L’esposizione a inquinanti atmosferici particolati fini (PM2.5) può aumentare il rischio di sviluppare demenza. Lo dimostra una recente meta-analisi pubblicata su Bmj e condotta dai ricercatori della Harvard T.H. Chan School of Public Health. Un grande passo – secondo gli autori del lavoro – per fornire alle agenzie di regolamentazione e ai medici, dati utilizzabili per la comprensione della letteratura su questo argomento di salute estremamente importante. Precisano Marc Weisskopf, Cecil K. e Philip Drinker professori di epidemiologia e fisiologia ambientale: “I risultati possono ora essere utilizzati da organizzazioni come l’Environmental protection agency (Epa), che sta attualmente prendendo in considerazione il rafforzamento dei limiti sull’esposizione al PM2,5. I nostri risultati supportano l’importanza per la salute pubblica di tale misura”.
Si tratta in realtà della prima revisione sistematica e meta-analisi a utilizzare il nuovo strumento Robins-E (Risk of Bias In Non-Randomized Studies of Exposure), che affronta i bias negli studi ambientali in modo più dettagliato rispetto ad altri approcci di valutazione. Ed è anche il primo a includere studi più recenti che hanno utilizzato “l’accertamento attivo del caso”, un metodo che prevede lo screening di intere popolazioni di studio seguito da una valutazione individuale dello sviluppo di demenza per gli individui che non avevano la malattia all’inizio dello studio.
Weisskopf e i suoi coautori, Elissa Wilker, ricercatrice presso l’Harvard Chan-Niehs Center for Environmental Health, e Marwa Osman, una studentessa di dottorato nel programma Biological Science in Public Health, hanno analizzato più di 2000 studi e ne hanno identificati 51 che hanno valutato un’associazione tra inquinamento atmosferico e demenza clinica, tutti pubblicati negli ultimi dieci anni. Tali studi sono stati valutati per bias utilizzando Robins-E e 16 di essi hanno soddisfatto i criteri per la meta-analisi. La maggior parte della ricerca riguardava il PM2,5 e a seguire tra gli inquinanti più comuni studiati, il biossido di azoto e l’ossido di azoto. Degli studi utilizzati nella meta-analisi, nove hanno utilizzato l’accertamento attivo del caso.
I ricercatori hanno trovato prove coerenti di un’associazione tra PM2,5 e demenza, anche quando l’esposizione annuale era inferiore all’attuale standard stabilito dall’Epa di 12 microgrammi per metro cubo d’aria (μg/m3). In particolare, tra gli studi che utilizzano l’accertamento attivo dei casi, i ricercatori hanno riscontrato un aumento del 17% del rischio di sviluppare demenza per ogni aumento di 2 μg/ m3 dell’esposizione media annua al PM2,5. Hanno anche trovato prove che suggeriscono associazioni tra demenza e ossido di azoto (aumento del rischio del 5% per ogni aumento di 10 μg/ m3 di esposizione annuale) e biossido di azoto (aumento del rischio del 2% per ogni aumento di 10 μg/ m3 di esposizione annuale), sebbene i dati erano più limitati.

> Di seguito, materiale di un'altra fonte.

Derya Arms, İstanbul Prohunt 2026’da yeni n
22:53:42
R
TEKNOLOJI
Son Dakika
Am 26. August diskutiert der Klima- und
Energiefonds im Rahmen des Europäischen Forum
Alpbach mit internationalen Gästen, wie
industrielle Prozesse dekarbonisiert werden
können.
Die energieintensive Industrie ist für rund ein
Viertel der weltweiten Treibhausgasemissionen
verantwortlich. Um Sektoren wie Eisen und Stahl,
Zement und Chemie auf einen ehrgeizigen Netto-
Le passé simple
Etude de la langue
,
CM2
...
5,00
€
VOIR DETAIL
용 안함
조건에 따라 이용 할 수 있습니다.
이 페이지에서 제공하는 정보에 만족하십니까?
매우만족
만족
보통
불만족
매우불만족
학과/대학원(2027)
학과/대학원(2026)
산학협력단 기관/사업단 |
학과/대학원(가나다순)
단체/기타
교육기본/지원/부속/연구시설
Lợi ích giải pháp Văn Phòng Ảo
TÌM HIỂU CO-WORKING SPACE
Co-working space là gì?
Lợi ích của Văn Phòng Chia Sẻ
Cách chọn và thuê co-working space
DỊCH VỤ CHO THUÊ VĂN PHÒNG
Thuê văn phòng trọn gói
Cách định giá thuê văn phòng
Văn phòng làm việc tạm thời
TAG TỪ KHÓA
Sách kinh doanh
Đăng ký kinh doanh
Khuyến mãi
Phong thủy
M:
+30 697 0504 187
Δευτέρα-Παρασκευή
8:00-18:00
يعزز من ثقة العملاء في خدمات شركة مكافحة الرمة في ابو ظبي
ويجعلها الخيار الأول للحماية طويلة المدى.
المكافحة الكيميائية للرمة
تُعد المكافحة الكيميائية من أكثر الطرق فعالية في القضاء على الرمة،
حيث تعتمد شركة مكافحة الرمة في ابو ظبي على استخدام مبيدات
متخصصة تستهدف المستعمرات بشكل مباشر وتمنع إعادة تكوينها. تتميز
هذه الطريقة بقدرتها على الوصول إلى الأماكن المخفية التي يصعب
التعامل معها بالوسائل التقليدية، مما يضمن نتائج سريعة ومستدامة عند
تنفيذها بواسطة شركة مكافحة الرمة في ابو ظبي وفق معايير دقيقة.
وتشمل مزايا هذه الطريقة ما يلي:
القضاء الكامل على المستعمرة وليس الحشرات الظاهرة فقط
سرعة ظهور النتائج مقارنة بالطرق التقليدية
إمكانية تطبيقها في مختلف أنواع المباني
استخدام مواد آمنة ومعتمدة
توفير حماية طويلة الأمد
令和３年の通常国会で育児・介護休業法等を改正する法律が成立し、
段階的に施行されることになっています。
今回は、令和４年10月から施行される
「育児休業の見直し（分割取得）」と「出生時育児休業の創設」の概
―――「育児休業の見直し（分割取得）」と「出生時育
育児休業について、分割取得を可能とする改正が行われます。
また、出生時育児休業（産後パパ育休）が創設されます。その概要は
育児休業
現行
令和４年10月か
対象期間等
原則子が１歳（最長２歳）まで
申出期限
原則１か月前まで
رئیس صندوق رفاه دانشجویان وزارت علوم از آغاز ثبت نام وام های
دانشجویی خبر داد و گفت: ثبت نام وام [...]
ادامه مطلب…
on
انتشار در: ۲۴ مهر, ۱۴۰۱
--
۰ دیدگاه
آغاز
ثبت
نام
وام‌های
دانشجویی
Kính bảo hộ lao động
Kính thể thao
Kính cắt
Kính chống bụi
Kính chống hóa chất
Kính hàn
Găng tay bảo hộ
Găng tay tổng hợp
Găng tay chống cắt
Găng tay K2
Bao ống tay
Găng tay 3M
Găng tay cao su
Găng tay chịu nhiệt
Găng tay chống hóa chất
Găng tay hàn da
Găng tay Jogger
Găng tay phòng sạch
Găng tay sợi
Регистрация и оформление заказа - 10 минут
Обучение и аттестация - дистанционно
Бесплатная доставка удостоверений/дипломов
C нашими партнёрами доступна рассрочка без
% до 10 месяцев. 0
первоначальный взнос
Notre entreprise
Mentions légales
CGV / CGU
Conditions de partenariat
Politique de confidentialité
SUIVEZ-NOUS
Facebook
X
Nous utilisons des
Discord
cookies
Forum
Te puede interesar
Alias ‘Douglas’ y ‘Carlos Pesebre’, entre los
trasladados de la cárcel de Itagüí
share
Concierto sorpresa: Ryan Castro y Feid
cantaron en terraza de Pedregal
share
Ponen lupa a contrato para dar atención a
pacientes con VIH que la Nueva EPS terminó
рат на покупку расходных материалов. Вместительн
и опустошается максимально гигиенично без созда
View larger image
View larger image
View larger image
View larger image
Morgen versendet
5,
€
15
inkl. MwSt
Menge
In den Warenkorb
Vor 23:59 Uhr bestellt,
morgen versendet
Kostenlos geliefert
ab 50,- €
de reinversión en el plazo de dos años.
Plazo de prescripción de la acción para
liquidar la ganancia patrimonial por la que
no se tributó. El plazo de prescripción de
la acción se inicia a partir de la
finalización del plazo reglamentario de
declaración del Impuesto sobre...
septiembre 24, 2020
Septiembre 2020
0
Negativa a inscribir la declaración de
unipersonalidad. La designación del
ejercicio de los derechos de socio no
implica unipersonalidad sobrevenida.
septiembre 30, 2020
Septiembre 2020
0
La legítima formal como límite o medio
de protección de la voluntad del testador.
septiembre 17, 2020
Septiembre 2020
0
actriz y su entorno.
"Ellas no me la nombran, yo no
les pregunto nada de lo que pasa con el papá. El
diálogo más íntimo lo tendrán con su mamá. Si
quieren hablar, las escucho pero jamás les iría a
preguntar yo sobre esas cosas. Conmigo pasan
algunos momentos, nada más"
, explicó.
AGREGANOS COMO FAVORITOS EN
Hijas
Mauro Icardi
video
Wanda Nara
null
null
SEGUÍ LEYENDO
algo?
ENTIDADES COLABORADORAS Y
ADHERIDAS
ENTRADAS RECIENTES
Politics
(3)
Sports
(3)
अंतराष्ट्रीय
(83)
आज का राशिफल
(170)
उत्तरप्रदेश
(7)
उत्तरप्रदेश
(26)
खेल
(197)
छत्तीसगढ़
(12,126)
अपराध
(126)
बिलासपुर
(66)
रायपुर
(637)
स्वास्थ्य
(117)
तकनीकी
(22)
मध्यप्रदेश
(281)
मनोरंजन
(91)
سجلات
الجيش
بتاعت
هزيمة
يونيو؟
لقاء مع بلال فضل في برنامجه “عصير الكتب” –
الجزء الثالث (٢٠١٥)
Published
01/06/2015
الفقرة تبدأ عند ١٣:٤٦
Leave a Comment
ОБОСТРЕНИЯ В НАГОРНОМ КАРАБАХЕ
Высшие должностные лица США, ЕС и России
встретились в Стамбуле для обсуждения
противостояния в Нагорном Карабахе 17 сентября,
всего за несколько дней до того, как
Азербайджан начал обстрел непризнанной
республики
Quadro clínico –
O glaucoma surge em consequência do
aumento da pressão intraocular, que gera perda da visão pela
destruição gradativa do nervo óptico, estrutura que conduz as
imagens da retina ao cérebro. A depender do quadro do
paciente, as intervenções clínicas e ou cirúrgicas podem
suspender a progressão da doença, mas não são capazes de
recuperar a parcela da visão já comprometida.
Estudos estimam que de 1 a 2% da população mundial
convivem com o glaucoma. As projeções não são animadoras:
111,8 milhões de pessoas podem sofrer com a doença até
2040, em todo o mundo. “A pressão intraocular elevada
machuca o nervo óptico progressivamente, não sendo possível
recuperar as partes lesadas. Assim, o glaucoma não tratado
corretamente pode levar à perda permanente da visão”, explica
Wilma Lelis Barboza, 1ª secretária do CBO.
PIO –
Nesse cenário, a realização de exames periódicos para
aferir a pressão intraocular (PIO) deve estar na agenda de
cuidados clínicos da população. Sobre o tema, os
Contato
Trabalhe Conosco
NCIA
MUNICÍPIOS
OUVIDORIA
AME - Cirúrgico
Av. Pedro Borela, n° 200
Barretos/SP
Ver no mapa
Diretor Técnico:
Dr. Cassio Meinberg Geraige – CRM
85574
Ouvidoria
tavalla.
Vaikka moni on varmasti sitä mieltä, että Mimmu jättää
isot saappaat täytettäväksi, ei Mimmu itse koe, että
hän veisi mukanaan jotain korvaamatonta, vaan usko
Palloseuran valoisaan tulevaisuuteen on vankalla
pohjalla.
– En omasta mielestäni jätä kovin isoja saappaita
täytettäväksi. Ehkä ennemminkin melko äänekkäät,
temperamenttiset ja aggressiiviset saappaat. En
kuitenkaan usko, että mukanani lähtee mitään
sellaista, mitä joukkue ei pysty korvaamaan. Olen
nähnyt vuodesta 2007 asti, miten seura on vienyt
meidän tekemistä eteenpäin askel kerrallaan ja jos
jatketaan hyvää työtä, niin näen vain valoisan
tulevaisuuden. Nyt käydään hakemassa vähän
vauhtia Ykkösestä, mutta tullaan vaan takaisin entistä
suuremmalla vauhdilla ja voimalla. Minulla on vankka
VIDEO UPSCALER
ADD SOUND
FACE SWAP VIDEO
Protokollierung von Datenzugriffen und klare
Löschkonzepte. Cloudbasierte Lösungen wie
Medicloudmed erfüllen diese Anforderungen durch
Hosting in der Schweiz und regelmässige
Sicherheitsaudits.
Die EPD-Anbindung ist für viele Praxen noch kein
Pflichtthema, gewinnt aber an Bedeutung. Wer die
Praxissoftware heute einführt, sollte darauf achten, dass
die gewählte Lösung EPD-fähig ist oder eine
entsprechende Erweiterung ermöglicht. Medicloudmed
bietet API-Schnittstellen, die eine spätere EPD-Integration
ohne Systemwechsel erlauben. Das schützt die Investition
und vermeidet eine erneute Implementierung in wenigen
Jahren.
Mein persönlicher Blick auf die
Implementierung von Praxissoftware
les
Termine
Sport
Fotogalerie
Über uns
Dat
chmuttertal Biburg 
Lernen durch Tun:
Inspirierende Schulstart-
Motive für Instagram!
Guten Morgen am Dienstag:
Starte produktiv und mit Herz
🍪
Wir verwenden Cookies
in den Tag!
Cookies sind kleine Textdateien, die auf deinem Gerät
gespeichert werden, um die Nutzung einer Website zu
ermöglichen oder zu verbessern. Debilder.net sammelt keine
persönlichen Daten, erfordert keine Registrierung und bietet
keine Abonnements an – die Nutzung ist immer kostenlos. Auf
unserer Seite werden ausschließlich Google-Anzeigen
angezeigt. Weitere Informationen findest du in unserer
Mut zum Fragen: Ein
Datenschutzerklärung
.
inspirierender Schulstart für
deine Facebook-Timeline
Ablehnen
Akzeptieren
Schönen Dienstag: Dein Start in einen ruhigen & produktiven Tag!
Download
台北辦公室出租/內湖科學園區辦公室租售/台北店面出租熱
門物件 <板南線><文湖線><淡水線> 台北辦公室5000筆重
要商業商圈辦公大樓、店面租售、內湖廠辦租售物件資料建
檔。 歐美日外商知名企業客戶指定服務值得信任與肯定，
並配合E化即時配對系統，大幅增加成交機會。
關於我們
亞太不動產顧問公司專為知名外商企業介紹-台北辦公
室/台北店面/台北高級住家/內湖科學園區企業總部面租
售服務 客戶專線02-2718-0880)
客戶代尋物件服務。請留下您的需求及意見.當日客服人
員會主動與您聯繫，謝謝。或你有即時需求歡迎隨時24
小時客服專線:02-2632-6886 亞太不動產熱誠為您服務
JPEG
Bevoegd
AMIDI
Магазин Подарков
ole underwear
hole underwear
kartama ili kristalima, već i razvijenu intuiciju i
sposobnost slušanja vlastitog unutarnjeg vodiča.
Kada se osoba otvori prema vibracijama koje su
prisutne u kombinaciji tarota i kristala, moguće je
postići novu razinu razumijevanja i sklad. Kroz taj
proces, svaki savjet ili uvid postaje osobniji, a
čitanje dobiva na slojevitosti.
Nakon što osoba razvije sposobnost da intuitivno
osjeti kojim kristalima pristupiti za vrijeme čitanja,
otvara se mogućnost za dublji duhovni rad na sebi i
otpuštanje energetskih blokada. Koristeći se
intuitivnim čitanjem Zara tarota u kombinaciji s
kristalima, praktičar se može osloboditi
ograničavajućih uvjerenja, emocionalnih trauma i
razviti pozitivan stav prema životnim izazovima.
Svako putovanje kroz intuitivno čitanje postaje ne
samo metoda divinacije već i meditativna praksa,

I ricercatori hanno notato che l’associazione stimata dell’inquinamento atmosferico con il rischio di demenza è inferiore a quella di altri fattori di rischio, come l’istruzione e il fumo. Tuttavia, a causa del numero di persone esposte all’inquinamento atmosferico, le implicazioni per la salute a livello di popolazione potrebbero essere sostanziali.
Oggi più di 57 milioni di persone in tutto il mondo convivono attualmente con la demenza e le stime suggeriscono che il numero aumenterà a 153 milioni entro il 2050. Si ritiene che fino al 40% di questi casi sia collegato a fattori di rischio potenzialmente modificabili, come l’esposizione agli inquinanti atmosferici. Conclude Weisskopf: “Dato l’enorme numero di casi di demenza, l’identificazione di fattori di rischio modificabili attuabili per ridurre il peso della malattia avrebbe un enorme impatto personale e sociale. L’esposizione al PM2.5 e ad altri inquinanti atmosferici è modificabile in una certa misura dai comportamenti personali ma soprattutto attraverso la regolamentazione”.